Animal Biotechnology
Ease of production is the motive behind the current emergence of biotechnology using animals. Just as microbes and plants can be altered genetically, so new genes may be introduced into fertilized embryos. Thus the human gene for alpha-1 antitrypsin, which is used to treat the chronic lung condition emphysema, has been incorporated into the DNA of sheep in such a way that it programmes the animals to produce the alpha-1 antitrypsin in their milk. The same method has been adopted to direct sheep to produce blood-clotting factor IX, which is required by people suffering from haemophilia. Other new genes have been introduced to boost disease resistance in sheep and pigs, and to improve sheep's wool and increase its rate of growth.
Animal biotechnology has attracted criticism from animal welfare groups, which point out that some experiments have had adverse effects on the animals. However, scientists defending this type of work say that it is essential, from both ethical and safety standpoints, that the animals enjoy good health (indeed better health than most animals in the wild) and have a normal lifespan.
Critiques of Biotechnology
Lobby groups in certain countries (especially in Germany) have opposed other aspects of biotechnology. One concern is the alleged unpredictability of releasing genetically altered organisms into the environment and the possibility that the new genes they carry may cause harm if they subsequently get into other living organisms. It can be argued, however, that the far greater precision of genetic engineering, as compared with gene transfers in nature, reduces rather than increases such dangers. In addition, the official committees that regulate biotechnology in most countries assess these risks very carefully before giving permission for particular experiments to proceed.

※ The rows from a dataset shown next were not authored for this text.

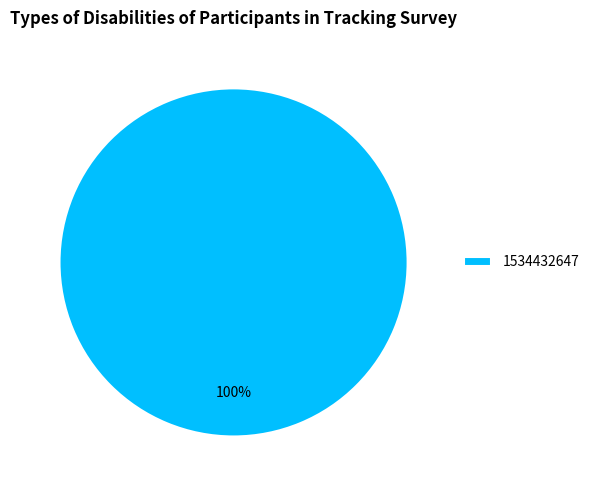

True or false: 1534432647 accounts for 94% of the total.

False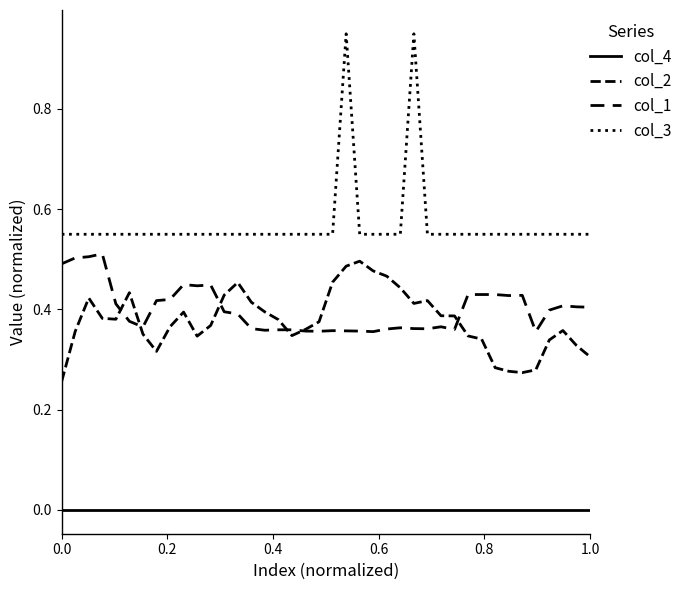

True or false: col_4 and col_3 cross at least once.

False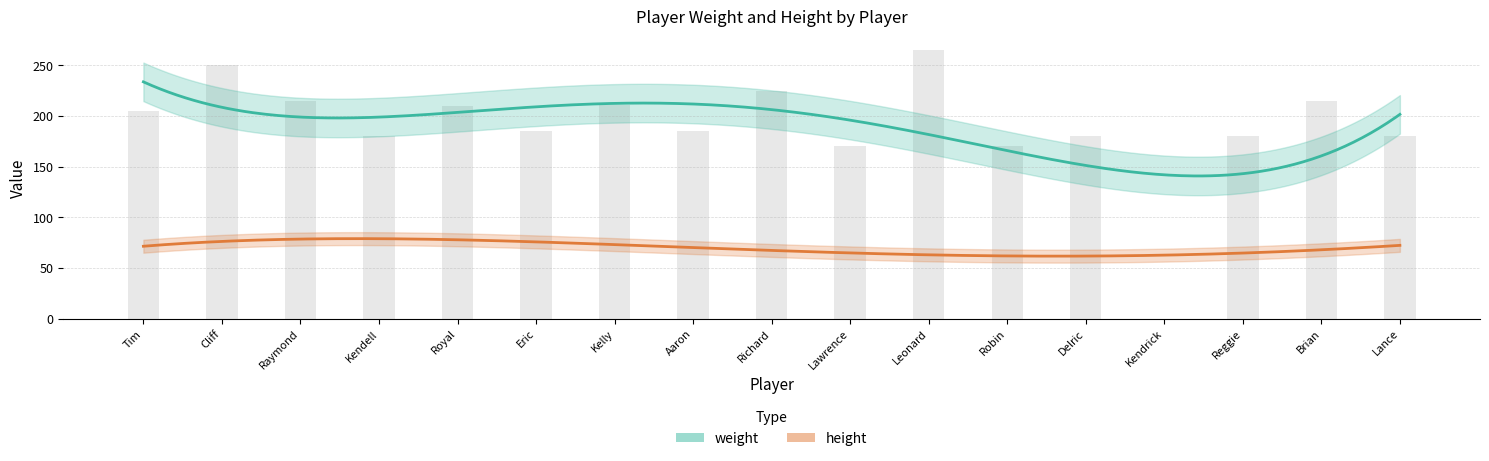

Rank the categories by value from highest to lowest.

Leonard, Cliff, Richard, Raymond, Brian, Kelly, Royal, Tim, Eric, Aaron, Kendell, Delric, Reggie, Lance, Lawrence, Robin, Kendrick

Other anxieties centre on the impact of modern biotechnology in poorer countries. While its supporters emphasize benefits such as improved crop varieties and more effective vaccines, its opponents point to potentially adverse economic effects. In addition to consequences for peasant farmers, who could become heavily reliant on particular crop varieties supplied by multinational companies, there could be adverse macroeconomic repercussions. For example, the transfer into bacteria of a gene responsible for a highly desirable trait of an important cash crop (such as the taste of vanilla) might lead to that product being made cheaply in developed countries, with serious effects on existing producers.